RetiAmbiente, gara per socio privato ma…

Sì alla società ‘mista’ tra pubblico e privato per la gestione dei rifiuti a livello di area vasta e impegno a predisporre il nuovo piano straordinario dei rifiuti. Parallelamente, Reti Ambienti inizia ad operare a gestione completamente pubblica. Sono questi alcuni dei capisaldi delle decisioni assunte oggi (21 giugno) dai sindaci dell’Ato Toscana Costa in modo che l’affidamento del servizio di gestione dei rifiuti urbani nell’ambito possa svolgersi in un contesto di certezze e sulla base di indirizzi chiari e razionali.
Una soluzione di compromesso, quella raggiunta oggi che accontenta anche coloro, come il Comune di Capannori, che si erano espressi per la società a totale partecipazione pubblica. Con il voto di oggi si evita, così, il commissariamento da parte della Regione e si prende tempo per verificare se ci sono le condizioni per procedere, così come in fase di avvio, con una società a sola partecipazione pubblica.

 

Mentre infatti la scelta della società mista quale forma di gestione del ciclo dei rifiuti è stata confermata, l’indizione della gara per la scelta del socio privato di RetiAmbiente è stata invece subordinata al decorrere di una fase transitoria caratterizzata dallo svolgimento di due adempimenti precedenti.
Il primo riguarda l’aggiornamento del nuovo piano straordinario che dovrà tenere di conto delle modifiche e delle novità intervenute recentemente e che dovrà prestare particolare attenzione al nuovo piano degli investimenti sull’impiantistica e sul servizio necessari per l’autosufficienza dell’ambito nel periodo dell’affidamento. In secondo luogo non si potrà prescidenre da uno studio sulla attività di RetiAmbiente nella fase transitoria, sui risultati conseguiti in termini di efficienza nella raccolta differenziata, sul livello tariffario garantito all’utenza e sulla sua solidità finanziaria autonoma.
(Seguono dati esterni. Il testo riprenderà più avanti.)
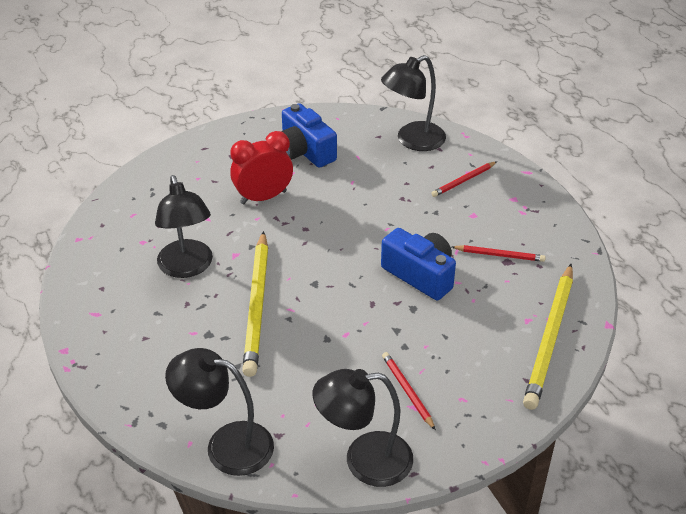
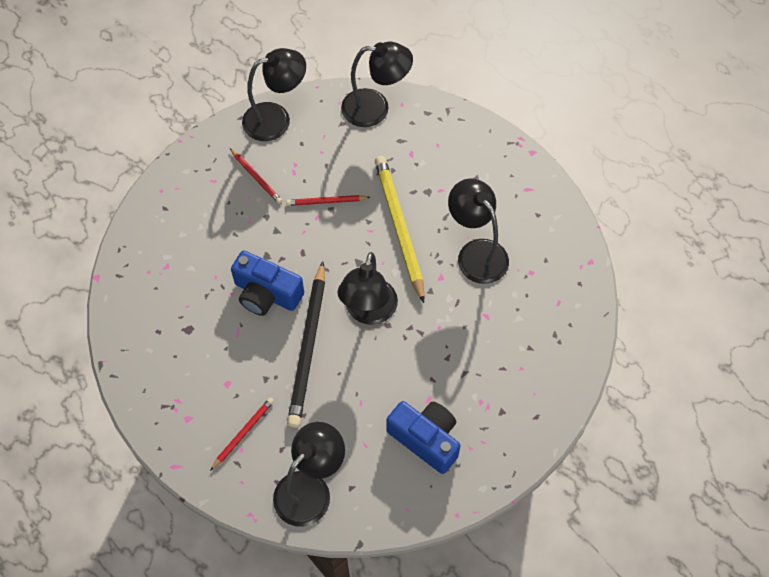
camera: 165 degrees right, 20 degrees up
red clock [230,131,293,204] -> none
red pencil [452,245,546,262] -> red pencil moved to [286,195,371,206]
yellow pencil [523,264,573,410] -> none
none -> black pencil [287,261,325,428]
none -> black lamp [337,252,398,325]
Al termine di questa fase i sindaci potranno quindi disporre di tutti gli elementi conoscitivi aggiornati sui quali potranno orientare in via definitiva il percorso dell’affidamento e decidere il futuro di RetiAmbiente la quale, nel frattempo, avrà condotto a conclusione il processo di fusione delle società in essa conferite e avrà svolto un periodo di gestione nella forma totalmente pubblica.
La delibera votata dall’assemblea, oltre a mettere “in evidenza la ritrovata compattezza dei sindaci del centrosinistra – spiega Ato Costa Toscana -, dopo le recenti discussioni sull’utilità di procedere immediatamente alla gara per individuare il socio privato, rappresenta quindi una mediazione ed una sintesi delle varie istanze: mentre da un lato infatti si conferma la linea della società mista, dall’altro si subordina la pubblicazione del bando di gara all’esito di tutti gli approfondimenti necessari perché tale decisione possa effettivamente fondarsi su basi solide e certe”.
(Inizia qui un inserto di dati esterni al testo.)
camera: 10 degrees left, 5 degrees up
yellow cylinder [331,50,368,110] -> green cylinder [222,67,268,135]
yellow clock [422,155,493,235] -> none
Con questa delibera, quindi, RetiAmbiente, ovvero la società creata per gestire la raccolta dei rifiuti a livello di Ato Toscana Costa formata da aziende locali di raccolta (Ascit, Sea, Esa, Ersu, Geofor e Rea), inizia a funzionare ufficialmente, con un nuovo Cda e con obiettivi precisi forniti da parte dei sindaci dell’Ato: lavorare sui temi dell’economia circolare, sulla tariffazione puntuale e la raccolta differenziata spinta.
“La sfida di oggi si chiama ‘economia circolare’ – dicono i sindaci che hanno votato il documento – e le nostre comunità si aspettano che sul tema della gestione integrata dei rifiuti urbani i Comuni dimostrino che la raccolta differenziata, il riciclo, il recupero e il riutilizzo conducano ad una sempre maggiore equità delle tariffe di riferimento, ad un netto abbattimento dei fattori inquinanti e a migliori standard di efficienza e di qualità dei servizi. Questo è il nostro obiettivo ed è per questo che Reti Ambiente lavorerà”.
La delibera, inoltre, permetterà ai Comuni che hanno gli affidamenti in scadenza di garantire la continuità del servizio in un contesto societario totalmente pubblico ed in sicurezza sia sotto il profilo tecnico che giuridico.